Post-intermission found the artists in lighter fare. Jones brought wonderful phrasing and rhythmic verve to three rags by Scot Joplin: “The Easy Winners,” “Ragtime Dance,” and, as an encore, “Maple Leaf Rag.” “Ragtime Dance” featured Jones’ foot stomping!

Outlaw brought plenty of humor to Cole Porter’s “A Tale of the Oyster,” in which the social-climbing oyster ends the story with “I had a taste of society and society had a taste of me!” This had the audience in stitches!

Two George Gershwin selections – Jake’s aria “A Woman is a Sometimes Thing,” from Porgy and Bess, and an infectious performance of “It’s just Another Rhumba” – were delivered with great panache.

Both artists pulled out all the stops for a torrid “Night and Day” by Porter. Afterwards Outlaw said he had always wanted to “swoon and drag it out like that in front of all of his professors!”

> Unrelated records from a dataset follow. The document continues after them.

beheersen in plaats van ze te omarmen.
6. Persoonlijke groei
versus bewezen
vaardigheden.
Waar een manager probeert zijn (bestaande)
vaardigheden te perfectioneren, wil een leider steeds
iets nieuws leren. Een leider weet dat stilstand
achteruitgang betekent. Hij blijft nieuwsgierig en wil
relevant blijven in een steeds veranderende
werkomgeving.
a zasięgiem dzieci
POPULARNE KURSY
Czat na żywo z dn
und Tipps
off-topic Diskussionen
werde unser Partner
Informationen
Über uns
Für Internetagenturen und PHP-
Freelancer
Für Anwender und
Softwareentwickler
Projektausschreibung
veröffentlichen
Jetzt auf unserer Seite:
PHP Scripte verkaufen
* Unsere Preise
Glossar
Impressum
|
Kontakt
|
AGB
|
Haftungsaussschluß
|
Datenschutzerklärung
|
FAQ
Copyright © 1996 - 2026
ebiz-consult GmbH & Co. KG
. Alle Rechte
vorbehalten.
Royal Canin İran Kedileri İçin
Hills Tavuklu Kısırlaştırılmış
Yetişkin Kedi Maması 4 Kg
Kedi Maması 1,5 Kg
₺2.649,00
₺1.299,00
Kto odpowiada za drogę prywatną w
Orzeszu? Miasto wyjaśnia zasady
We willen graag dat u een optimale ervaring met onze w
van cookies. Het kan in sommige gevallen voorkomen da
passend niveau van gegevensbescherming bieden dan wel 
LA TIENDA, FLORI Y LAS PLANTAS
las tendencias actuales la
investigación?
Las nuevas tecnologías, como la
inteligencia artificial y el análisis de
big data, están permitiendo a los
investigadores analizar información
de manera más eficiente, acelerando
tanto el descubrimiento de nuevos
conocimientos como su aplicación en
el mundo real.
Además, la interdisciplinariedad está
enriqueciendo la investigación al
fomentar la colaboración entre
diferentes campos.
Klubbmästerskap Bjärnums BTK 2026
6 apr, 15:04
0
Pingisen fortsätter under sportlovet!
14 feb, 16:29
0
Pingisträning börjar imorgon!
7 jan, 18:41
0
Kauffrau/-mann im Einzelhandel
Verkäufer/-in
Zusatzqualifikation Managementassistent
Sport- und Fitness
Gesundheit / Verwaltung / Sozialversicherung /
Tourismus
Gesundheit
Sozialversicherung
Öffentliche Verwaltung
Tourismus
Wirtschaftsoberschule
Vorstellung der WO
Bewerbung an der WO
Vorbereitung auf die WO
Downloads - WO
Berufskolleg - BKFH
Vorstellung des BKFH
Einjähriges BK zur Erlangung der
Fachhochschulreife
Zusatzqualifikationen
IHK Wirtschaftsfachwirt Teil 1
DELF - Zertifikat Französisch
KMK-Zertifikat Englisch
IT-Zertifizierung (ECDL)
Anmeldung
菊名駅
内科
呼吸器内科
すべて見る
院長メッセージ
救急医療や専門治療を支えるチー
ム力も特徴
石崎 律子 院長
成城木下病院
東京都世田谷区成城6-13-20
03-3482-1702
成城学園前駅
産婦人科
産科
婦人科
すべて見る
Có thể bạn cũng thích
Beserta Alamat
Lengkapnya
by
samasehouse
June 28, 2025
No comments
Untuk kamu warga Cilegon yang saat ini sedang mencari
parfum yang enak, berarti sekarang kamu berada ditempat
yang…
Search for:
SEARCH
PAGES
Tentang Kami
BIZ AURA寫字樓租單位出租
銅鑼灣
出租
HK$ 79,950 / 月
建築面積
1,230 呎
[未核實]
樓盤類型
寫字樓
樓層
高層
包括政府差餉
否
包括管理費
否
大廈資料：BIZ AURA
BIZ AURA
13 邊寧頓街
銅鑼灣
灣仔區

Traditional gospel fare brought the concert to a close with dignity and feeling. “There is Balm in Gilead” was followed by Hall Johnson’s “Witness” and “A City Called Heaven.” Jones’ piano rhythm depicted the chugging of a train and he vocalized the train’s conductor calling in Henrietta Simpson’s “Git on Board!!!”

A prolonged standing ovation, well and truly earned, was rewarded by three encores, including the aforementioned “Maple Leaf Rag,” “Over my head I hear Music in the Air” sung a cappella by Outlaw, and Jones and Outlaw together in “Deep River.”